Several unresolved issues might explain the discrepancies. Different forms of suPAR can circulate in the blood, and some variants might be more pathogenic than whole suPAR. And a team led by Minnie Sarwal of UCSF, Dany Anglicheau of Necker Hospital in Paris, and Reiser has shown that in FSGS, a second blood-borne factor, an anti-CD40 autoantibody, works with suPAR to attack podocytes. "Everyone agrees it's more complicated" than the initial findings in 2011 suggested, Reiser concedes. "But meanwhile, the data gets stronger and stronger that suPAR is the worst toxin you can have for the kidneys."
The data gets stronger and stronger that suPAR is the worst toxin you can have for the kidneys.
The controversy may not be resolved to everyone's satisfaction until a human trial indisputably shows that removing suPAR cures or slows the progression of kidney disease. Several groups are trying to develop a monoclonal antibody drug that would remove suPAR from the blood. One such group is Trisaq, a company Reiser and Sever founded in 2011. Vincenti said his group also has developed monoclonal antibodies to suPAR for clinical testing. "I was excited to try it in patients," he says. "But we could not demonstrate, at least in our samples, that suPAR was a biomarker for either FSGS or recurrent FSGS. [That's] held it back."
The first human proof may come not from a drug, but from a medical device. Miltenyi Biotec, a company in Bergisch Gladbach, Germany, makes apheresis devices, which remove substances from plasma, and it is developing a technology that would selectively scrub suPAR out of patients' blood. "The key question," notes CEO Stefan Miltenyi, "is if suPAR is the cause [of] renal diseases or just a bystander molecule." Miltenyi hopes to launch a clinical trial in 2019.
For FSGS patients such as Henry, who relies on 8-hour overnight sessions of dialysis to stay alive, a breakthrough therapy can't come soon enough. But suPAR is already beginning to influence clinical decisions. Singh, Henry's transplant physician, has used suPAR levels to manage the care of several kidney patients. And since 2013, every patient arriving at the emergency department at Copenhagen University Hospital Hvidovre has undergone suPAR testing to help physicians make triage and discharge decisions.
Reiser often likens suPAR to cholesterol—a key marker and disease-associated molecule that can be monitored and, perhaps, ultimately controlled. But the main lesson of suPAR, he believes, is cautionary in an age of genomics and personalized medicine.

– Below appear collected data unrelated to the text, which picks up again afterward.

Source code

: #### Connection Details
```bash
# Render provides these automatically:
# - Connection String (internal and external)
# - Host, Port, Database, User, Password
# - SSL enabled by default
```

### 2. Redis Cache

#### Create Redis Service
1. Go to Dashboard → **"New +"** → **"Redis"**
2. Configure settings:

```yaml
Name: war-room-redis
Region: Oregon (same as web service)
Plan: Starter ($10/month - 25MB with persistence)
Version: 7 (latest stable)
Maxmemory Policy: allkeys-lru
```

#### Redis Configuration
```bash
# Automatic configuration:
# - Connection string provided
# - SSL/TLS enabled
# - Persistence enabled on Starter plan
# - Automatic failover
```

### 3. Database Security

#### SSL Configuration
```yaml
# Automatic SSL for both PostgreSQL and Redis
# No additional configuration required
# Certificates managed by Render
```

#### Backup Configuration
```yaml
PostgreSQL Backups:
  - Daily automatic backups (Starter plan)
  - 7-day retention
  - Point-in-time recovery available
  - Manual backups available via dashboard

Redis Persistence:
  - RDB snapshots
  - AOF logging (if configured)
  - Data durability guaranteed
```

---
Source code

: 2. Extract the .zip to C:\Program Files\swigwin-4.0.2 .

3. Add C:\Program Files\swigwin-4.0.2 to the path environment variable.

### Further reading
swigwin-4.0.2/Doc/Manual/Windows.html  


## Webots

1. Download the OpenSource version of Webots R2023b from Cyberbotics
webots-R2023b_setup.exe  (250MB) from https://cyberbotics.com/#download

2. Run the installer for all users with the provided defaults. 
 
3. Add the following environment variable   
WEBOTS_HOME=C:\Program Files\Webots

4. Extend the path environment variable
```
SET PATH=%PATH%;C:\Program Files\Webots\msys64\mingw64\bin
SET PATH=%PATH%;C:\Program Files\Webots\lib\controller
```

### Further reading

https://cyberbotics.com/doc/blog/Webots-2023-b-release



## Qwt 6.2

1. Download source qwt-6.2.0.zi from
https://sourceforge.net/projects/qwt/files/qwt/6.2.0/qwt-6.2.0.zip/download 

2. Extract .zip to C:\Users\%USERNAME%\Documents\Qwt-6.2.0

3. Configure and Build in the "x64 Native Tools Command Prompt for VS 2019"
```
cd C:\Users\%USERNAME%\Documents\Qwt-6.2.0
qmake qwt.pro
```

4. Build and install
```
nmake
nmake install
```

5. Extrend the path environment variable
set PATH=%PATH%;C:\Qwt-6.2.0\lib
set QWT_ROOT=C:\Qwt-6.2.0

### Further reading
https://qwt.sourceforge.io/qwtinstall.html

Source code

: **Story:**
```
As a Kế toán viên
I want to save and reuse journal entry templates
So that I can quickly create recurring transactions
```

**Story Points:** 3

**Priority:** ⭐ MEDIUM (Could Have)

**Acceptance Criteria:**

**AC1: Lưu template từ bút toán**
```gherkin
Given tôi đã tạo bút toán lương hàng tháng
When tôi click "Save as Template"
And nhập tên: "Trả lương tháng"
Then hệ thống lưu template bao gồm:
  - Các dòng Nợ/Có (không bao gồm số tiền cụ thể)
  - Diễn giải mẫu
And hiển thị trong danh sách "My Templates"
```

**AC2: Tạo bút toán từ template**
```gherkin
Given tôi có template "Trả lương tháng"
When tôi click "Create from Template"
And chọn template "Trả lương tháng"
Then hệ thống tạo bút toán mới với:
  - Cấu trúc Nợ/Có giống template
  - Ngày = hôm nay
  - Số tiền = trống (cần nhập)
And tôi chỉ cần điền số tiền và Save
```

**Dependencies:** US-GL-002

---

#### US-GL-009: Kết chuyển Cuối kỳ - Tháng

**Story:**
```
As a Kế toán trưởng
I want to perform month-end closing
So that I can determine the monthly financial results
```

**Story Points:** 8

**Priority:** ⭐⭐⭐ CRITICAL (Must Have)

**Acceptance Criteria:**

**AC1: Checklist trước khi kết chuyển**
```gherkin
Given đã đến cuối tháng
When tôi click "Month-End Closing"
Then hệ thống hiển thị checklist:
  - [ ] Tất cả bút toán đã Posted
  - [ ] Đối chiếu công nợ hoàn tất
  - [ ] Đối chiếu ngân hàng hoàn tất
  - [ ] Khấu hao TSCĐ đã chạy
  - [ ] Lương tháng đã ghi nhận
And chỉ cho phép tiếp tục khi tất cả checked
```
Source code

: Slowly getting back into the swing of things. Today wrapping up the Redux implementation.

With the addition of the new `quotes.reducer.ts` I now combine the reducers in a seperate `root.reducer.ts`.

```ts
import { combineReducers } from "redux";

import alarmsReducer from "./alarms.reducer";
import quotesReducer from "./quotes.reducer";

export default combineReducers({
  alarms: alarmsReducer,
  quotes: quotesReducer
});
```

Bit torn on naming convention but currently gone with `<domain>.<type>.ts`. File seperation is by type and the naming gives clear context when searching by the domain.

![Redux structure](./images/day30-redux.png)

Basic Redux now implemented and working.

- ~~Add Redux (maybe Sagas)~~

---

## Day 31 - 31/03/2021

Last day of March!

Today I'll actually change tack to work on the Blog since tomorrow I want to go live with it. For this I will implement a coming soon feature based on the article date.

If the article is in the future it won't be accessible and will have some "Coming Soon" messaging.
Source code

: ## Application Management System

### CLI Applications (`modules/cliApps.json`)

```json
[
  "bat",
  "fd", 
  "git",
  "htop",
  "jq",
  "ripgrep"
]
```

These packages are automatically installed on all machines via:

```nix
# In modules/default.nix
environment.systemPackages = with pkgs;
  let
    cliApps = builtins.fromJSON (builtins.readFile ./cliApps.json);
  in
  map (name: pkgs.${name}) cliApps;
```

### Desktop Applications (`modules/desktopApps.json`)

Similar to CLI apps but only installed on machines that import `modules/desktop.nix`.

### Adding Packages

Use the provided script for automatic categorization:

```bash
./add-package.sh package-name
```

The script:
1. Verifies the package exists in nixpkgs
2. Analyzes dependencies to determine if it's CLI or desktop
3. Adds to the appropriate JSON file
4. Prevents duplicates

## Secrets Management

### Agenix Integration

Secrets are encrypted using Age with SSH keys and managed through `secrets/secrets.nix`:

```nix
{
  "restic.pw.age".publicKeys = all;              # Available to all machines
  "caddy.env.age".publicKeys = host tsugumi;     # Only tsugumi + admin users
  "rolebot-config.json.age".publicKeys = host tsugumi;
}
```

Although a huge amount of attention (and government coin) has been devoted to identifying genes associated with disease, the environment can sometimes trump them. "I think that the gene adds to the risk profile—it's part of the picture," he concedes. "But the environment is a way-underestimated modifier that becomes way more important, quite frankly, than the underlying gene event. And this is … a beautiful illustration of exactly that principle."